Select Statements (Result Mapping)

• Diesel maps query results to Rust structs
• Mapping is performed by field order, not by name
• Compile time checks ensure that you only use compatible types on the Rust side
• Default implementation exists for tuples
• Recommend to use structs that derive Queryable

Result Mapping

diesel::table! {
    users {
        id -> Integer,
        name -> Text,
        age -> Integer,
    }
}

Result Mapping

#[derive(Queryable)]
struct User {
    id: i32,
    name: String,
    age: i32,
}

users::table.load::<User>(&mut conn)?;
users::table.load::<(i32, String, i32)>(&mut conn)?;

Result Mapping

#[derive(Queryable)]
struct UserWithName {
    user_name: String,
    id: i32,
}

users::table.select((users::name, users::id))

### Material supplied
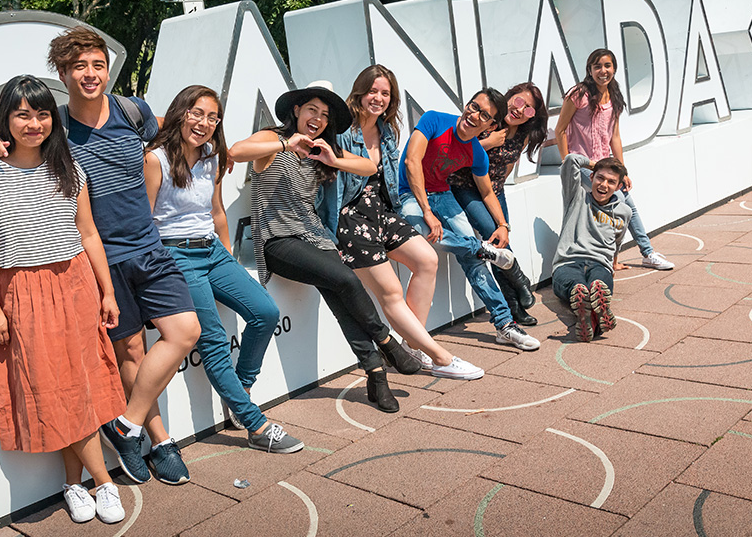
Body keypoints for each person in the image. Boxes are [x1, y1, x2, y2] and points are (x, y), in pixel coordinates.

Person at [0, 27, 201, 486]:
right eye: (79, 66)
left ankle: (126, 424)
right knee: (131, 349)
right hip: (100, 258)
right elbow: (9, 158)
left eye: (98, 65)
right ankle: (159, 439)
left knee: (185, 332)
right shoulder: (53, 126)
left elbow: (172, 150)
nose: (91, 74)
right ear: (63, 73)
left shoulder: (133, 111)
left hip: (148, 246)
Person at [0, 75, 126, 524]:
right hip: (23, 289)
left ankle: (74, 484)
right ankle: (105, 480)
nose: (33, 123)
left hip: (76, 281)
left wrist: (107, 291)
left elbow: (88, 233)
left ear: (54, 118)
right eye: (22, 114)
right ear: (5, 119)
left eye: (42, 113)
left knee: (83, 382)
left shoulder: (68, 168)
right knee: (53, 388)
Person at [230, 80, 422, 414]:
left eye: (324, 114)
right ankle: (387, 341)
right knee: (347, 280)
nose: (317, 118)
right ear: (296, 111)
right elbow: (235, 151)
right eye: (311, 110)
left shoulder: (322, 150)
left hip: (315, 237)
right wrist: (286, 144)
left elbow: (369, 167)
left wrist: (334, 160)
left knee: (341, 297)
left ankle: (377, 375)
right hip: (278, 239)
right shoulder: (274, 139)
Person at [143, 85, 302, 453]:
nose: (204, 123)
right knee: (213, 343)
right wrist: (159, 273)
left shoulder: (212, 156)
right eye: (197, 113)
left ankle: (241, 390)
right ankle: (256, 424)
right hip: (175, 256)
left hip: (212, 251)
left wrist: (227, 256)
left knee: (265, 311)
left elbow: (216, 211)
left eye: (212, 117)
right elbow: (147, 223)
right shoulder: (156, 160)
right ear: (181, 111)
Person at [317, 65, 484, 380]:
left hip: (380, 211)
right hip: (347, 216)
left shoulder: (387, 132)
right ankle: (439, 357)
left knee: (427, 260)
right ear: (359, 91)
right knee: (390, 292)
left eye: (385, 93)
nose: (378, 98)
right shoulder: (339, 130)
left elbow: (388, 182)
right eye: (373, 91)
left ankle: (412, 346)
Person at [399, 89, 540, 352]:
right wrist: (427, 211)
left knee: (473, 262)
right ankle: (479, 247)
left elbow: (487, 191)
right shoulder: (434, 120)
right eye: (473, 107)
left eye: (484, 115)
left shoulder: (477, 153)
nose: (473, 115)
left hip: (443, 194)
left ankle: (505, 325)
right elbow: (411, 160)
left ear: (491, 125)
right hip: (410, 194)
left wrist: (502, 225)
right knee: (422, 233)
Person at [554, 48, 674, 271]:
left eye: (607, 66)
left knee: (626, 204)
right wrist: (567, 162)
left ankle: (639, 254)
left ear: (614, 69)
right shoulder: (579, 94)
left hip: (606, 165)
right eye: (597, 66)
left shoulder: (614, 95)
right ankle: (643, 253)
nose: (603, 71)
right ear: (589, 70)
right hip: (584, 166)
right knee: (621, 204)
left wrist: (623, 171)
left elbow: (615, 136)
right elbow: (560, 130)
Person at [449, 82, 548, 327]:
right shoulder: (488, 123)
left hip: (493, 191)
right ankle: (520, 281)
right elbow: (459, 151)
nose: (519, 110)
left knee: (500, 242)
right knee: (493, 237)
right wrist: (489, 143)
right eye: (517, 102)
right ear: (508, 98)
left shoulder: (522, 135)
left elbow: (508, 166)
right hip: (465, 187)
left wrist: (497, 190)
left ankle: (514, 307)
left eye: (528, 109)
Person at [553, 154, 631, 342]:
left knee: (599, 283)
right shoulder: (576, 196)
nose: (604, 185)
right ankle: (592, 313)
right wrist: (598, 164)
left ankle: (588, 313)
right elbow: (571, 159)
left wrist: (614, 263)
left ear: (619, 187)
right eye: (600, 178)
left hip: (600, 264)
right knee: (575, 285)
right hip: (568, 262)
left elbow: (617, 242)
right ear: (591, 177)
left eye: (611, 181)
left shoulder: (624, 212)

### Exercise instructions
A. Rewrite the Diesel text from "users::table.load::<User>(&mut conn)?;" up to and including "users::table.select((users::name, users::id))", replacing "UserWithName" with "UserNameAndId".
B. Do these statements agree with the Diesel text? Answer yes or no for each, quoting the words that decide it: (i) Diesel maps query results to struct fields by name. (ii) A default implementation exists for tuples. (iii) In the users table, the age column is declared as Text.
The rows are separate material and have no connection to the Diesel text.

### Outputs for the tasks
A.
users::table.load::<User>(&mut conn)?;
users::table.load::<(i32, String, i32)>(&mut conn)?;

Result Mapping

#[derive(Queryable)]
struct UserNameAndId {
    user_name: String,
    id: i32,
}

users::table.select((users::name, users::id))

B.
(i) No: "Mapping is performed by field order, not by name".
(ii) Yes: "Default implementation exists for tuples".
(iii) No: "age -> Integer".